This is the mail archive of the
gcc-bugs@gcc.gnu.org
mailing list for the GCC project.
[Bug c++/81602] New: Unnecessary zero-extension after 16 bit popcnt
- From: "christoph.diegelmann at gmx dot de" <gcc-bugzilla at gcc dot gnu dot org>
- To: gcc-bugs at gcc dot gnu dot org
- Date: Fri, 28 Jul 2017 13:04:32 +0000
- Subject: [Bug c++/81602] New: Unnecessary zero-extension after 16 bit popcnt
- Auto-submitted: auto-generated
https://gcc.gnu.org/bugzilla/show_bug.cgi?id=81602
Bug ID: 81602
Summary: Unnecessary zero-extension after 16 bit popcnt
Product: gcc
Version: 7.1.1
Status: UNCONFIRMED
Keywords: missed-optimization
Severity: normal
Priority: P3
Component: c++
Assignee: unassigned at gcc dot gnu.org
Reporter: christoph.diegelmann at gmx dot de
Target Milestone: ---
GCC misses an optimization on this:
#include <cstdint>
#include "immintrin.h"
void test(std::uint16_t* mask, std::uint16_t* data) {
for (int i = 0; i < 1024; ++i) {
*data = 0;
unsigned tmp = *mask++;
unsigned step = _mm_popcnt_u32(tmp);
data += step;
}
}
g++ -O3 -Wall -std=c++14 -march=skylake generates:
test(unsigned short*, unsigned short*):
leaq 2048(%rdi), %rdx
.L2:
xorl %eax, %eax
addq $2, %rdi
movw %ax, (%rsi)
popcntw -2(%rdi), %ax
movzwl %ax, %eax
leaq (%rsi,%rax,2), %rsi
cmpq %rdx, %rdi
jne .L2
ret
The rax register is known to be zero at the time of `popcntw -2(%rdi), %ax`.

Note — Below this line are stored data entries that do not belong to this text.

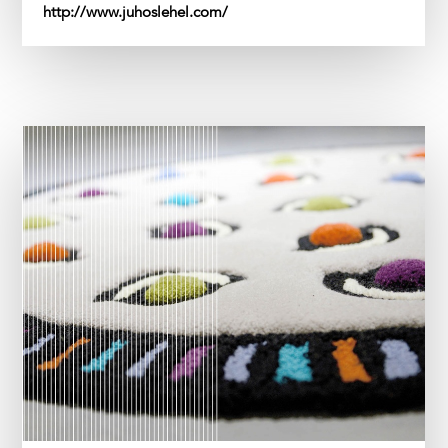
http://www.juhoslehel.com/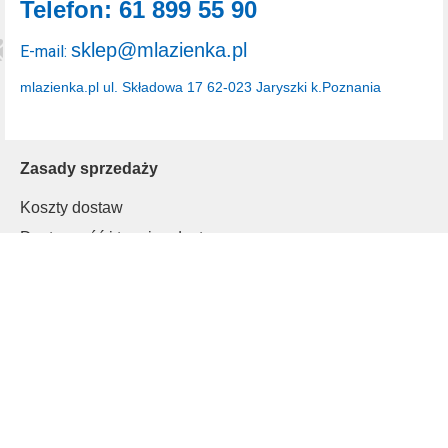
Telefon: 61 899 55 90
sklep@mlazienka.pl
E-mail:
mlazienka.pl
ul. Składowa 17
62-023 Jaryszki k.Poznania
Zasady sprzedaży
Koszty dostaw
Dostępność i terminy dostaw
Rodzaje płatności
Polityka prywatności
Inne
Regulamin
Informacje o cookies
Klienci B2B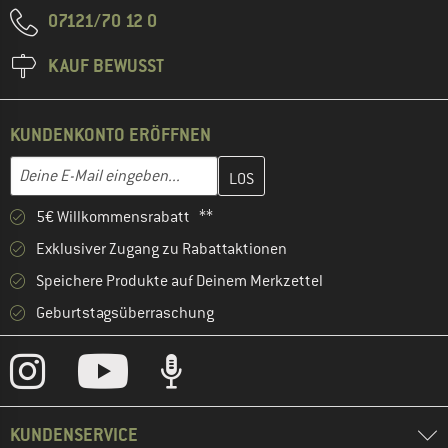
07121/70 12 0
KAUF BEWUSST
KUNDENKONTO ERÖFFNEN
Gib hier deine E-Mail-Adresse ein und erstelle im nächsten Schri
E-Mail-Adresse
5€ Willkommensrabatt **
Exklusiver Zugang zu Rabattaktionen
Speichere Produkte auf Deinem Merkzettel
Geburtstagsüberraschung
KUNDENSERVICE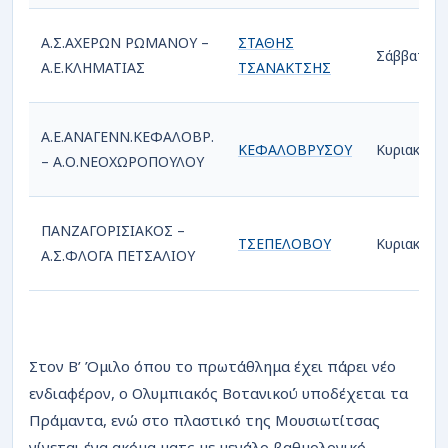
Α.Σ.ΑΧΕΡΩΝ ΡΩΜΑΝΟΥ –
ΣΤΑΘΗΣ
Σάββατο
Α.Ε.ΚΛΗΜΑΤΙΑΣ
ΤΣΑΝΑΚΤΣΗΣ
Α.Ε.ΑΝΑΓΕΝΝ.ΚΕΦΑΛΟΒΡ.
ΚΕΦΑΛΟΒΡΥΣΟΥ
Κυριακή
– Α.Ο.ΝΕΟΧΩΡΟΠΟΥΛΟΥ
ΠΑΝΖΑΓΟΡΙΣΙΑΚΟΣ –
ΤΣΕΠΕΛΟΒΟΥ
Κυριακή
Α.Σ.ΦΛΟΓΑ ΠΕΤΣΑΛΙΟΥ
Στον Β’ Όμιλο όπου το πρωτάθλημα έχει πάρει νέο
ενδιαφέρον, ο Ολυμπιακός Βοτανικού υποδέχεται τα
Πράμαντα, ενώ στο πλαστικό της Μουσιωτίτσας
γίνεται ένα ακόμα ματς με μεγάλο βαθμολογικό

Anyway gcc still clears the upper bits using `movzwl %ax, %eax` afterwards.
While clang uses 32 bit popcnt and `movzwl (%rdi,%rax,2), %ecx` it correctly
recognises that there's no need to clear the upper bits.
clang -O3 -Wall -std=c++14 -march=skylake -fno-unroll-loops generates:
test(unsigned short*, unsigned short*):
xorl %eax, %eax
.LBB0_1:
movw $0, (%rsi)
movzwl (%rdi,%rax,2), %ecx
popcntl %ecx, %ecx
leaq (%rsi,%rcx,2), %rsi
addq $1, %rax
cmpl $1024, %eax # imm = 0x400
jne .LBB0_1
retq
See https://godbolt.org/g/kgQ7VS